DATA SECTION:

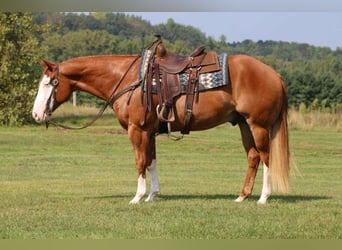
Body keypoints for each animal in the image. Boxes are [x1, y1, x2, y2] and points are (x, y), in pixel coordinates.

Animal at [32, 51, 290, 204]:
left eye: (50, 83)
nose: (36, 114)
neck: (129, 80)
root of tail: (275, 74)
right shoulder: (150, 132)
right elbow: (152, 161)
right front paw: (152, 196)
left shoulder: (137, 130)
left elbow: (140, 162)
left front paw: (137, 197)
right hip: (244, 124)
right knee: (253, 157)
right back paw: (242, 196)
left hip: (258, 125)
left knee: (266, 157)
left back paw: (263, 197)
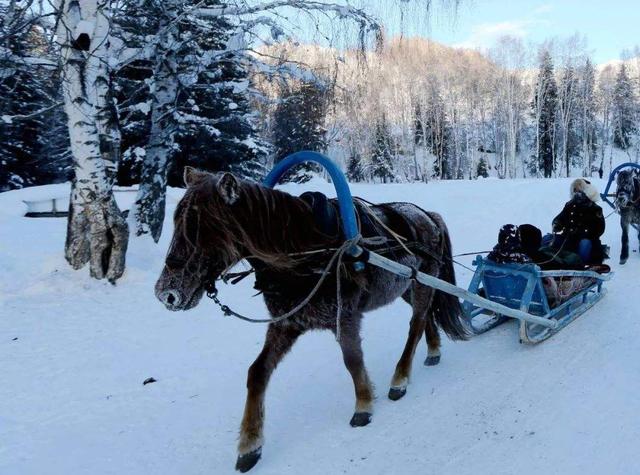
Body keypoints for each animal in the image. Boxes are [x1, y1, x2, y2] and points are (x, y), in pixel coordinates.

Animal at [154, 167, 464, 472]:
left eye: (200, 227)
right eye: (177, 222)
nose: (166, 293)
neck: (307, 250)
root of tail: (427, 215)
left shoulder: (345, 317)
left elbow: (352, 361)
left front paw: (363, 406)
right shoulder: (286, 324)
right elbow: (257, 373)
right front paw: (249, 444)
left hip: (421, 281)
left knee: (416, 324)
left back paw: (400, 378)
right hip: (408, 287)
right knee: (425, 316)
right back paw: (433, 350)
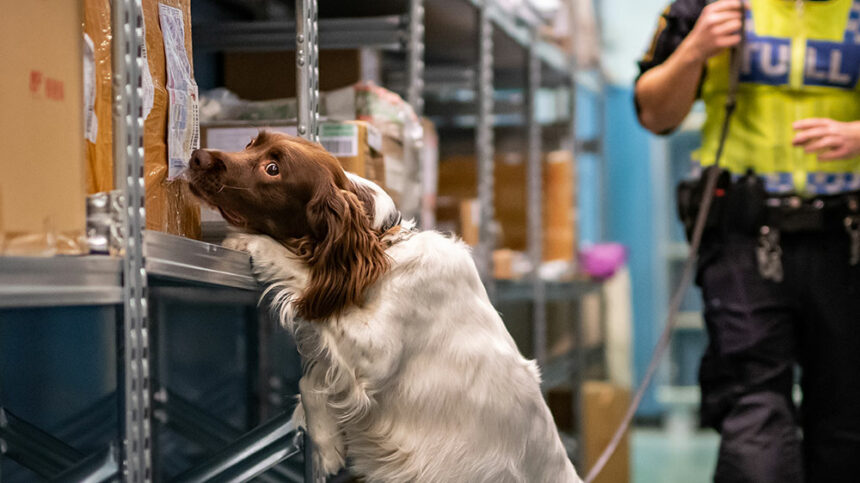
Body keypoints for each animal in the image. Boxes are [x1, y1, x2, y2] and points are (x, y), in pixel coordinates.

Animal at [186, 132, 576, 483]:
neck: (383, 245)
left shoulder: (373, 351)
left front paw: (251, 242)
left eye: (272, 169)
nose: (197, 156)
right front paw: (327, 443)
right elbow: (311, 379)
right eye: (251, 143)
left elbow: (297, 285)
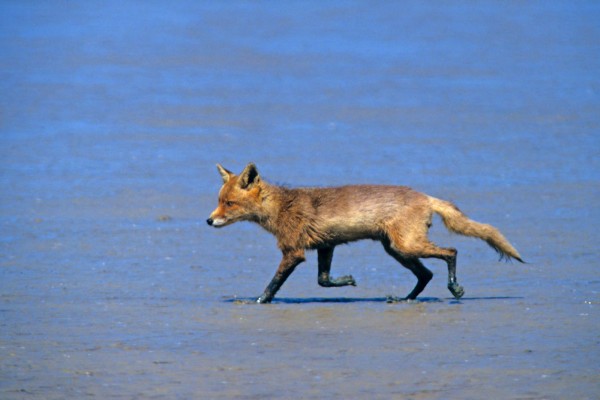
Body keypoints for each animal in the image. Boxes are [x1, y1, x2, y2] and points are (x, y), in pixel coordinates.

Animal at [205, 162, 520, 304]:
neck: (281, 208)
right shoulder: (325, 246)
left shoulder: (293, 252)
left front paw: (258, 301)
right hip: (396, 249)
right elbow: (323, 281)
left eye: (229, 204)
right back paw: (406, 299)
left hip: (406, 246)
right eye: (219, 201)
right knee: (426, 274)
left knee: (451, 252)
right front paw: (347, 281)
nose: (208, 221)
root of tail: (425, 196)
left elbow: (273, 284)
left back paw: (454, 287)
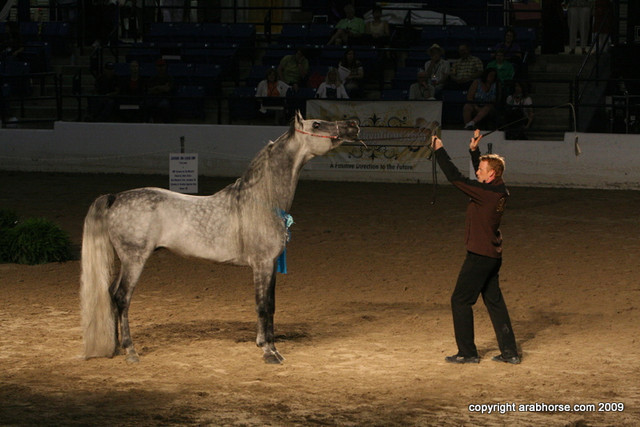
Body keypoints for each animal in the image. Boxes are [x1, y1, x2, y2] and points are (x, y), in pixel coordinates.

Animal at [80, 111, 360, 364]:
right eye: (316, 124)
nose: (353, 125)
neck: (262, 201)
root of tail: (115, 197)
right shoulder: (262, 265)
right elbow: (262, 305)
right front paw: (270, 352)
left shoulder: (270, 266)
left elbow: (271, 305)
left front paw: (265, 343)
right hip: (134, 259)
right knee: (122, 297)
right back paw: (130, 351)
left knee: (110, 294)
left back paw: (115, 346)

TASK TO CARRY OUT: For this exercise, repeat word for word only the lines from the one containing "left back paw: (454, 287)" through the end of the data, including both. Pictures do not go in the copy.

RESPONSE TO THIS EXERCISE:
left back paw: (454, 287)
Body keypoints for each animal in the image. Boxes are [x1, y1, x2, y2] and points are (x, y), in pixel coordinates.

Animal at [80, 111, 360, 364]:
right eye: (316, 124)
nose: (353, 125)
neck: (262, 201)
root of tail: (115, 197)
right shoulder: (262, 265)
right elbow: (262, 305)
right front paw: (270, 352)
left shoulder: (270, 266)
left elbow: (271, 305)
left front paw: (265, 343)
right hip: (134, 259)
right knee: (122, 297)
right back paw: (130, 351)
left knee: (110, 294)
left back paw: (115, 346)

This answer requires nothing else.